Nur Amtsunfähigkeit ist feststellbar
Allerdings: Seit 2009 gibt es formell eine Möglichkeit, einen Bundesrat vorzeitig aus dem Amt zu entfernen. Aber nur, wenn seine Amtsunfähigkeit festgestellt wird.
Dafür gibt es aber einige Hürden. So muss eine Reihe von konkreten Voraussetzungen erfüllt sein: Erstens, der Betroffene muss wegen schwerwiegender gesundheitlicher Probleme daran gehindert sein, an seinen Arbeitsplatz zurückzukehren, und auch offenkundig nicht mehr in der Lage sein, sein Amt auszuüben. Zweitens muss davon ausgegangen werden können, dass dieser Zustand voraussichtlich lange Zeit andauern wird. Und als dritte Bedingung gilt, dass Betroffene innert einer angemessenen Frist keine rechtsgültige Rücktrittserklärung abgegeben haben.
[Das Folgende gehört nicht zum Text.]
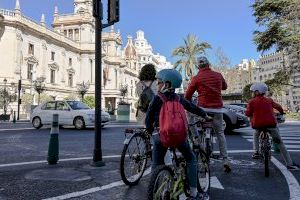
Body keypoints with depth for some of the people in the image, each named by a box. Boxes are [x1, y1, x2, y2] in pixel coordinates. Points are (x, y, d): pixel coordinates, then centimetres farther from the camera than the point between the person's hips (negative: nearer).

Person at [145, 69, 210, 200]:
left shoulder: (157, 98, 0)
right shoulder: (179, 99, 8)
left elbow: (148, 119, -1)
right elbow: (193, 108, 22)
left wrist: (151, 132, 17)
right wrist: (205, 116, 39)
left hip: (160, 135, -1)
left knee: (156, 166, 13)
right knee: (191, 159, 20)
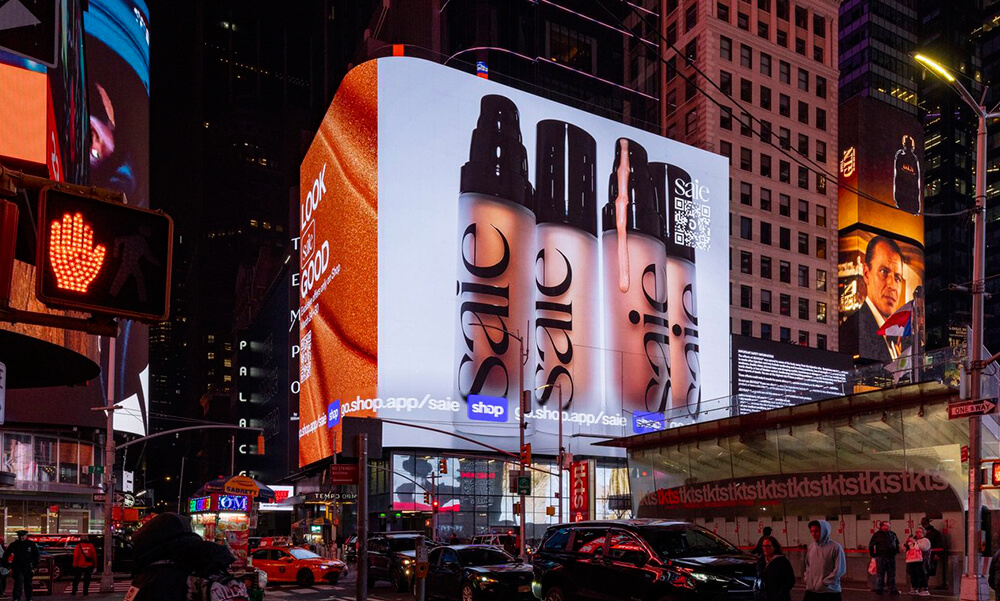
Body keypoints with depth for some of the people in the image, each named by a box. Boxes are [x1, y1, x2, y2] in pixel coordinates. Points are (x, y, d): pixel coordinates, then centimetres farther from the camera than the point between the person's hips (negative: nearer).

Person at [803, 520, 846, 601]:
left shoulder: (835, 547, -10)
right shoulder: (811, 547, 7)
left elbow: (840, 570, -11)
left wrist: (824, 582, -13)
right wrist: (807, 578, 3)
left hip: (830, 592, -5)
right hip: (811, 591, 5)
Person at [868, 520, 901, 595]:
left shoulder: (893, 534, 12)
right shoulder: (877, 534, -1)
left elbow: (897, 543, 29)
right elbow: (871, 545, 2)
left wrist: (897, 551, 16)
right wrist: (873, 554, -1)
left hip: (891, 557, 4)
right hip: (880, 557, -4)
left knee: (892, 574, 7)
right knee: (880, 574, -1)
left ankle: (892, 589, 12)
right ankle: (879, 589, 5)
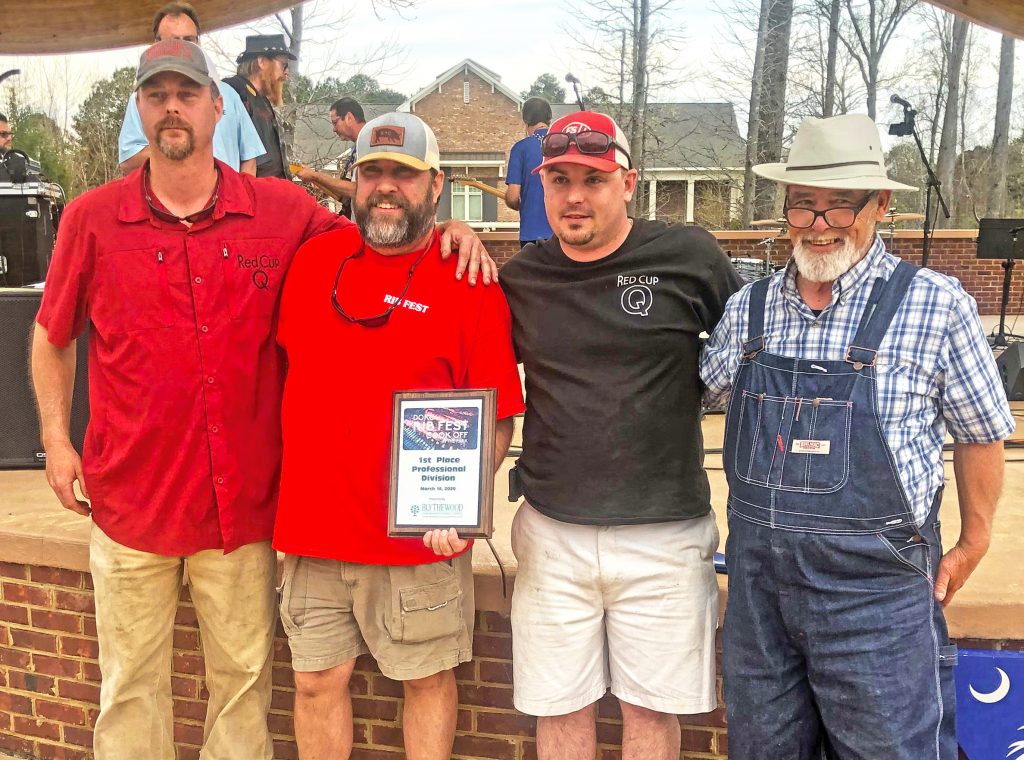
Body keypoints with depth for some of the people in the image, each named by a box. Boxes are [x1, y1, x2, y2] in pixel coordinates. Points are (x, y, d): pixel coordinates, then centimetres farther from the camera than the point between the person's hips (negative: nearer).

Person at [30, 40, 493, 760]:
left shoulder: (283, 211, -1)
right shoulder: (93, 219, 0)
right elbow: (51, 335, 12)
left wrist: (444, 231, -8)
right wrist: (56, 439, 6)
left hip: (244, 503, 0)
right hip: (130, 503, 0)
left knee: (245, 679, 14)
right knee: (131, 685, 14)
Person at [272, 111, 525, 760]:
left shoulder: (469, 282, -7)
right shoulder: (314, 259, 5)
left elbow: (498, 416, -7)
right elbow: (281, 365, 18)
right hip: (312, 523, 4)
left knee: (428, 679, 13)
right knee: (318, 680, 14)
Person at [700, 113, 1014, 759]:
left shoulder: (936, 305, -8)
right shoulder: (749, 307, 2)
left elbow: (980, 434, 2)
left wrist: (973, 544, 8)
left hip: (874, 587, -4)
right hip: (757, 576, 4)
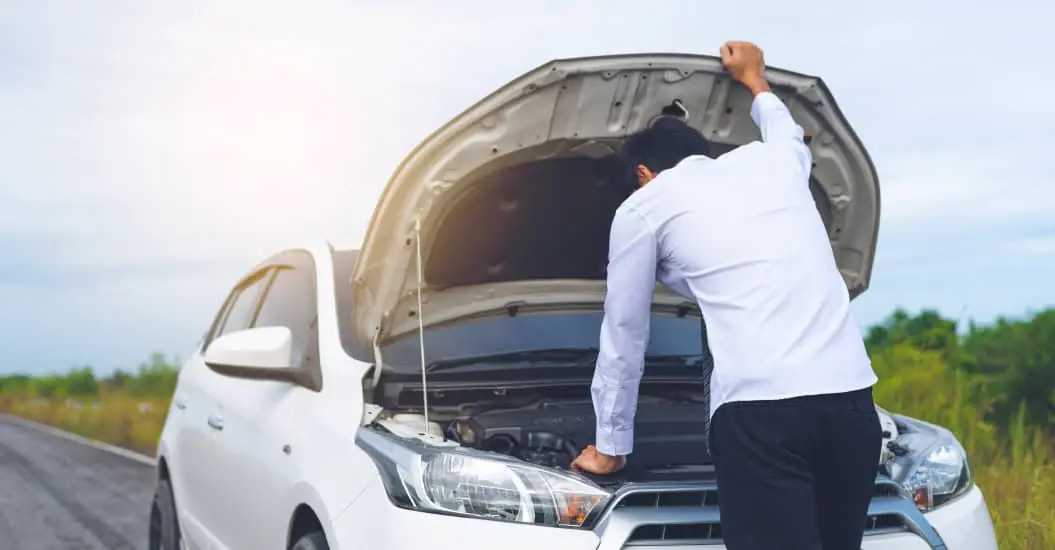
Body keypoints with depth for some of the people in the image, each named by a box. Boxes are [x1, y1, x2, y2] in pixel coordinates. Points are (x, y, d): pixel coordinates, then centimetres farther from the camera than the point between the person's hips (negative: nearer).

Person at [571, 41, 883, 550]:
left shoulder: (644, 207, 13)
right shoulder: (774, 160, 25)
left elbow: (624, 336, 21)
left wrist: (610, 445, 31)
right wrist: (755, 81, 71)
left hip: (760, 409, -6)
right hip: (849, 397, 6)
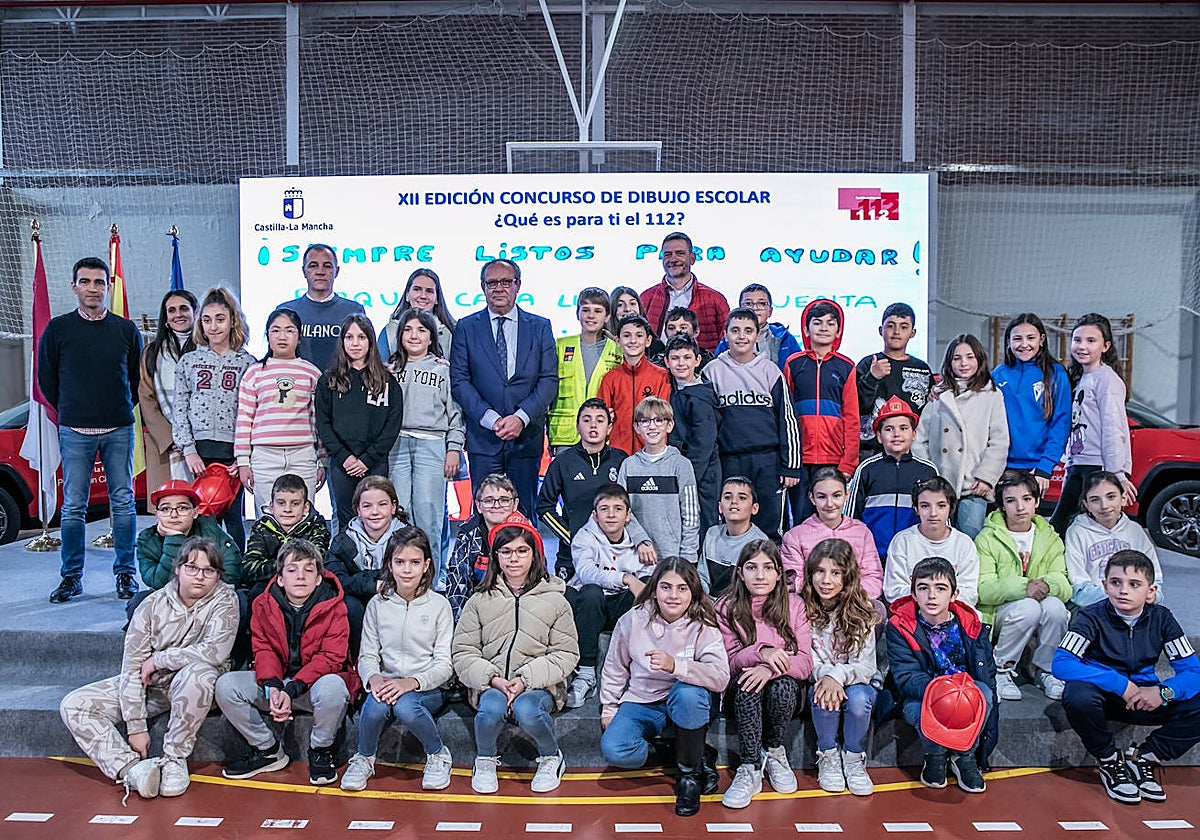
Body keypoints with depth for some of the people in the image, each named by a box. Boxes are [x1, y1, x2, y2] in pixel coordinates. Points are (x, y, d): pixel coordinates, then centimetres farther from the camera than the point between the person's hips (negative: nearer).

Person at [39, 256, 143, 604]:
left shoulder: (126, 330, 5)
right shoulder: (57, 329, 3)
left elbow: (138, 377, 13)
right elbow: (46, 378, 11)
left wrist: (122, 409, 11)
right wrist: (69, 411, 12)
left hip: (119, 430, 1)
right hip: (74, 431, 0)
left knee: (123, 503, 3)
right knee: (73, 506, 2)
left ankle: (125, 574, 11)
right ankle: (71, 577, 11)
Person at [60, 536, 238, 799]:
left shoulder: (225, 600, -14)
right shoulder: (153, 605, -8)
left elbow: (215, 651, -28)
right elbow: (132, 668, -10)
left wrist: (158, 660, -16)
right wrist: (136, 726, -16)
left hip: (195, 687, -4)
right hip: (150, 686, 4)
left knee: (197, 673, -39)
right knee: (73, 706, -10)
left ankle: (175, 759, -19)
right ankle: (131, 768, -28)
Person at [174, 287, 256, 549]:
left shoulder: (248, 363, 5)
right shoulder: (188, 361, 11)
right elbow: (180, 410, 8)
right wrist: (188, 450, -3)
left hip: (233, 451, -1)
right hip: (199, 450, 2)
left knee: (234, 518, 2)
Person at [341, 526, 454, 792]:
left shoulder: (439, 605, 0)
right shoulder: (377, 605, 6)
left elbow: (444, 663, -4)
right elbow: (367, 655, 4)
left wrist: (412, 682, -22)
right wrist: (374, 678, -20)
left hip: (427, 689, -2)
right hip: (386, 684, 2)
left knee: (405, 706, -35)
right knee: (374, 707, -32)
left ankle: (438, 755, -5)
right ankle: (364, 759, 0)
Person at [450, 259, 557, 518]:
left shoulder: (540, 327, 9)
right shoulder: (466, 327, 7)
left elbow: (549, 379, 1)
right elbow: (459, 381, 0)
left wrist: (521, 417, -12)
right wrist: (491, 419, -12)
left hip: (526, 437, 1)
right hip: (483, 437, 0)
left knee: (523, 514, 4)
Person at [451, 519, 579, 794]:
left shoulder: (554, 600, 4)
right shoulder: (480, 600, 7)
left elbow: (566, 654, -1)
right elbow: (462, 652, 4)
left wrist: (527, 679, -14)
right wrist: (492, 678, -14)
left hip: (539, 686, -1)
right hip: (491, 685, 1)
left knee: (527, 710, -33)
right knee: (491, 708, -32)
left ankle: (551, 758, 1)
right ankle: (485, 760, 1)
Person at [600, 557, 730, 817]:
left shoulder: (703, 627, -12)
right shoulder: (632, 621, -7)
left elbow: (721, 677, -27)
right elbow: (614, 669, 10)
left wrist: (675, 665, -40)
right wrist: (608, 709, 7)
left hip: (687, 703, -1)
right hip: (640, 703, 2)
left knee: (688, 692, -37)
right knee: (614, 750, -26)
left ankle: (690, 772, -13)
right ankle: (698, 757, -5)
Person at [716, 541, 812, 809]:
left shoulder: (794, 605, -3)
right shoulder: (727, 608, -4)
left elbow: (805, 663, -11)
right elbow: (729, 662, -10)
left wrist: (771, 668, -31)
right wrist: (761, 652, -30)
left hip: (785, 690, 0)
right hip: (742, 694, 0)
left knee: (782, 685, -33)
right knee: (747, 681, -34)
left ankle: (774, 751, -5)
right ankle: (750, 769, -27)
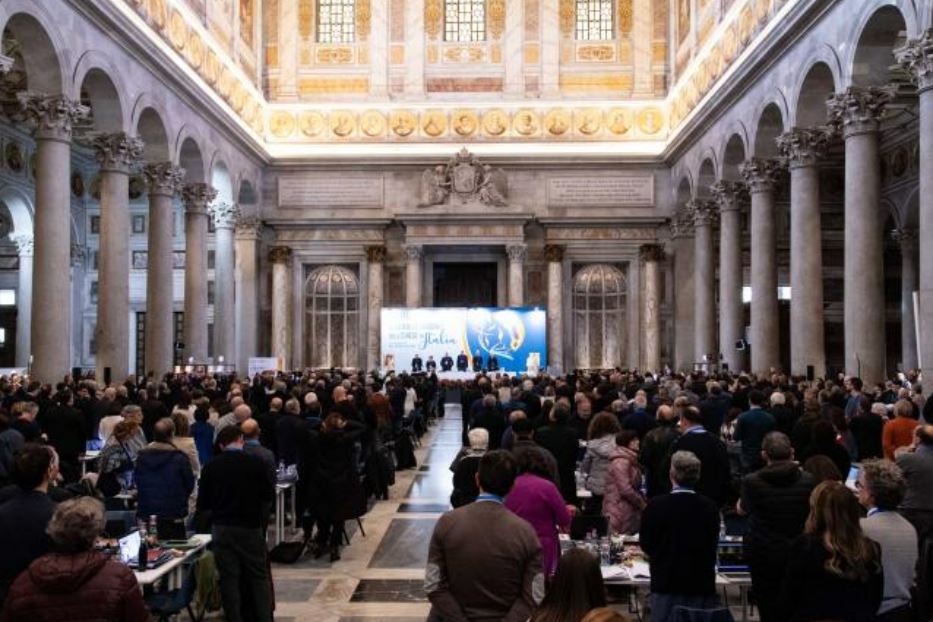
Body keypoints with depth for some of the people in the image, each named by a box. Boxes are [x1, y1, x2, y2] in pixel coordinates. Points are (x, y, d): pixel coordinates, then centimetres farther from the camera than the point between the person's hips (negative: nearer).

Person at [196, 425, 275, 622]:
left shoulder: (210, 467, -4)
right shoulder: (254, 463, -10)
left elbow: (202, 505, 0)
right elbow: (269, 496, -3)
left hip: (222, 529, 1)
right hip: (251, 527, -1)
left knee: (229, 577, 8)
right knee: (259, 576, 10)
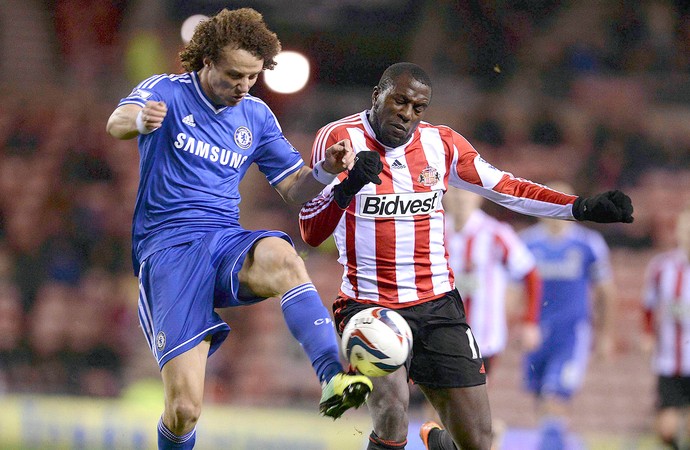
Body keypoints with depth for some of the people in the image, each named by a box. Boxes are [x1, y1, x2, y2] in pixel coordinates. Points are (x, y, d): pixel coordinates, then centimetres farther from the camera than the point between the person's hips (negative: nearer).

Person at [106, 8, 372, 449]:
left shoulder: (256, 115, 14)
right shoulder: (166, 91, 0)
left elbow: (297, 189, 17)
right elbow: (117, 123, -22)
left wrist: (326, 172, -7)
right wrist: (140, 120, -48)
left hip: (227, 243, 3)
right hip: (168, 248, -3)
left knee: (281, 257, -37)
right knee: (184, 409, -15)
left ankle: (334, 379, -49)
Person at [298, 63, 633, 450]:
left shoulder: (440, 143, 6)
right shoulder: (340, 138, -8)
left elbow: (507, 189, 13)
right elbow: (311, 233, -13)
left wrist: (584, 208, 3)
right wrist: (348, 187, -32)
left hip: (437, 305, 5)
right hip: (369, 306, -4)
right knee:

Nur dann kann das Büro der Bundesversammlung oder der Bundesrat einen entsprechenden Antrag auf die Feststellung der Amtsunfähigkeit stellen. Darüber entscheiden muss dann die Bundesversammlung. Ein solcher Antrag ist bisher noch nie gestellt worden.
Die Regelung hat einen tragischen Hintergrund: Im Mai 1962 erlitt CVP-Bundesrat Jean Bourgknecht (†62) einen Schlaganfall und konnte in der Folge weder sprechen noch schreiben. Das Problem wurde ad hoc gelöst, indem drei seiner Familienangehörigen am 3. September 1962 in seinem Namen den Rücktritt per Ende September 1962 erklärten. Als sein Nachfolger wurde der Walliser Roger Bonvin (†74) gewählt.
Einige Kantone kennen Regierungs-Rauswurf
Während sich auf Bundesebene der Rauswurf eines Regierungsmitglieds auf einen gesundheitlichen Notstand beschränkt, gibt es in einigen Kantonen verschiedene Absetzungsverfahren.
So gibt es in den Kantonen Bern, Schaffhausen, Solothurn Tessin, Thurgau und Uri etwa ein Volksrecht auf Abwahl der Regierung. Der Weg führt dabei jeweils über eine kantonale Volksinitiative. Allerdings steht dann die ganze Regierung zur Disposition. Dass das Instrument auch angewendet wird, ist selten der Fall. Letztmals in Schaffhausen im Jahr 2000. Allerdings sprachen sich damals nur 35 Prozent für die Absetzung der Regierung aus. In Solothurn 1996 und im Tessin 2008 scheiterten entsprechende Versuche bereits an der Unterschriftensammlung.
In anderen Kantonen wie etwa Waadt, Neuenburg oder Graubünden kann das Parlament eingreifen. In Graubünden zum Beispiel kann der Grosse Rat mit Dreiviertel-Mehrheit ein Regierungsmitglied vorzeitig des Amtes entheben – etwa, wenn es seine Amtspflichten schwer verletzt hat oder wegen eines Verbrechens rechtskräftig verurteilt wurde.
Initiativen im Aargau und in Genf
In jüngster Zeit hat die Abberufungs-Idee wieder an Fahrt gewonnen. Im Kanton Aargau sammelt derzeit die BDP Unterschriften für eine kantonale Amtsenthebungs-Initiative. Auslöser dafür ist der Fall um die umstrittene parteilose (frühere SVP-)Regierungsrätin Franziska Roth (55).
Und auch in Genf werden derzeit Unterschriften für zwei Abberufungs-Initiativen gesammelt. Auslöser hier ist die Affäre rund um FDP-Staatsrat Pierre Maudet (41).